# Out of Round Tires???



## silversport (Mar 23, 2007)

...my 13 month old '06 GTO has had a slight case of the steering wheel wobble since new but since I mostly drive in town, I don't feel it until the highway...the highways around Chicagoland are so bad I was never sure if it was the roads or the GTO...well...today I took it into my local trusted (24 years) car guys and they tell me "All four of your tires are out of round...I can't balance eggs..."...take it back to the dealership and see what B.F. Goodrich has to say...lovely...just over 12 months and beyond the 100% coverage guarantee...anyone have any experience with dealerships, tire companies whatever in this type of situation...if in fact they are out of round...odds that it'll get corrected right the first time???...only 4800 miles on it (not my only car)...
Bill


----------



## Mike_V (Mar 10, 2006)

The lower the miles the better your chances. Do you store it in winter? I do mine, and I put extra air in and move it a little every two weeks.


----------



## silversport (Mar 23, 2007)

extra air in the Fall...battery on the Battery Tender...stored for the Winter...these aren't flat spots...just so I'm clear...the tires are out of round...
Bill


----------



## GTO JUDGE (May 14, 2005)

My original OEM's were fine, no complaints. Lasted 26.5k. The replacement one's I had bought and stored are not fine. When I got them I put tire dressing on them put them in black garbage bags and stacked them up, they sat dormant 2.5 years.
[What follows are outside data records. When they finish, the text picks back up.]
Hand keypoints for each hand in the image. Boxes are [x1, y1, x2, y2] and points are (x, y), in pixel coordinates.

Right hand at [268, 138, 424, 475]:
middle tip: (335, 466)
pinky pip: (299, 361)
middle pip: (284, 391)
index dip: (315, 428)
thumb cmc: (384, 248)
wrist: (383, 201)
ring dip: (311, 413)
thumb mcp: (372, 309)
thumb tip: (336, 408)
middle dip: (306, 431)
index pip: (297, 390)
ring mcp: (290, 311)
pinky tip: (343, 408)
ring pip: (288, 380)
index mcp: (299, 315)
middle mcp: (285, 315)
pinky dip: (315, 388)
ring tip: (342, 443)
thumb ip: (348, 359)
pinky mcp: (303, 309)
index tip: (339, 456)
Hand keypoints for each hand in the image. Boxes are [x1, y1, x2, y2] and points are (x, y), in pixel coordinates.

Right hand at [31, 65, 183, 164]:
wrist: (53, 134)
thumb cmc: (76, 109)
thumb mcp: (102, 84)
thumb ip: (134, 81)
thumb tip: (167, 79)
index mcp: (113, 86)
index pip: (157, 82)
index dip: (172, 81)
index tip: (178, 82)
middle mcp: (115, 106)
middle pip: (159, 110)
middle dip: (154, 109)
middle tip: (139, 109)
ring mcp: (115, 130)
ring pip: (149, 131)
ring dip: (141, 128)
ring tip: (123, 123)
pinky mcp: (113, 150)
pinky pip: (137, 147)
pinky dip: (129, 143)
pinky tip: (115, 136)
I had them installed by the dealer. 2 of them will not balance up (out of round). They did their best to balance them and when it was test driven, I am told the wobble was noticeable. They were removed and worked with until the tolerance is very close but not dead on. The guy did a good job as of now I get no wobble but I do feel flat spots when the car sits a few days. I never had that with the tires that were on the car originally. These tires I have now came off one of the train wrecked GTO's and are OEM tires. I am closely watching these, so far, so....so so. I asked my service writer, what are my chances of these tires being replaced under warranty, and was told they could try but they did not come on the car from new. Needless to say, my next set will not be the B.F.'s.


----------



## GTO JUDGE (May 14, 2005)

Bill, Tires are warranted for defects in workmanship as well as mileage.
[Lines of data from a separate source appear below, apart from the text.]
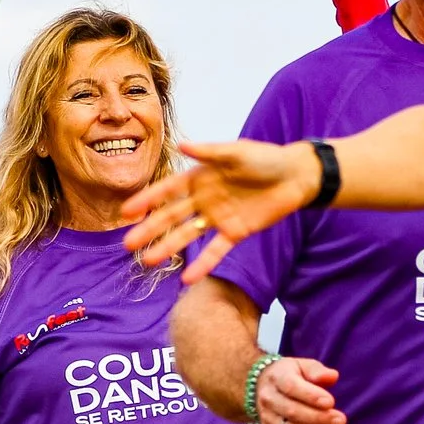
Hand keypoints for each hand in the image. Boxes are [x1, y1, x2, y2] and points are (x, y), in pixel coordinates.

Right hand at [123, 140, 321, 279]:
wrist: (297, 177)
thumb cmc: (267, 158)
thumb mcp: (237, 153)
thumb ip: (210, 152)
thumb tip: (181, 145)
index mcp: (201, 178)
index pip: (167, 191)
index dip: (147, 200)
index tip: (126, 212)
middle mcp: (205, 199)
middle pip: (171, 217)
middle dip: (150, 230)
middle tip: (128, 244)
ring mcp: (219, 217)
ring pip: (188, 235)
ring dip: (168, 248)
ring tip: (148, 261)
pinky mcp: (236, 232)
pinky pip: (216, 250)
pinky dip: (203, 263)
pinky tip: (187, 278)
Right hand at [255, 357, 346, 423]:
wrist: (260, 388)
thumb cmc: (290, 375)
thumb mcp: (302, 366)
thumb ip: (317, 371)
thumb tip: (332, 376)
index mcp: (277, 378)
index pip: (291, 387)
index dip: (311, 396)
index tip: (331, 402)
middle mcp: (269, 399)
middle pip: (293, 412)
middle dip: (319, 419)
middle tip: (341, 421)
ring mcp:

I'd take them back to the dealer and tell them what the other guy said and have your dealer check them out. If they are out of round, you have a legitimate gripe. That is a defect. Can't hurt to try. If you get static maybe ask to share the cost 1/2 and 1/2?


----------



## silversport (Mar 23, 2007)

Judge and everyone...thanks...I have an appointment Friday morning to have them look at this...I was thinking as you say that "defects in workmanship" should cover it but I am old enough to have felt the sting of the loopholes many manufacturers find to not uphold their warranty's...if it gets into an I pay part of the tab, I am not so sure I want to replace these with more B.F. Goodrich tires...I don't have a problem with getting bum tires but I won't reward them by buying another set if they don't warranty them...I have read about the General Exclaim UHPs and many like them BUT some did not and I don't want to be cheap with my car...money saved at this point will quickly be forgotten if I try to drive Summer tires in the colder (but not Winter) weather of Chicagoland...I have usually liked Goodyear tires and also thought of the Eagle F1 A/S but mixed reviews on those too...but I don't want to get ahead of myself just yet...
Thanks,
Bill


----------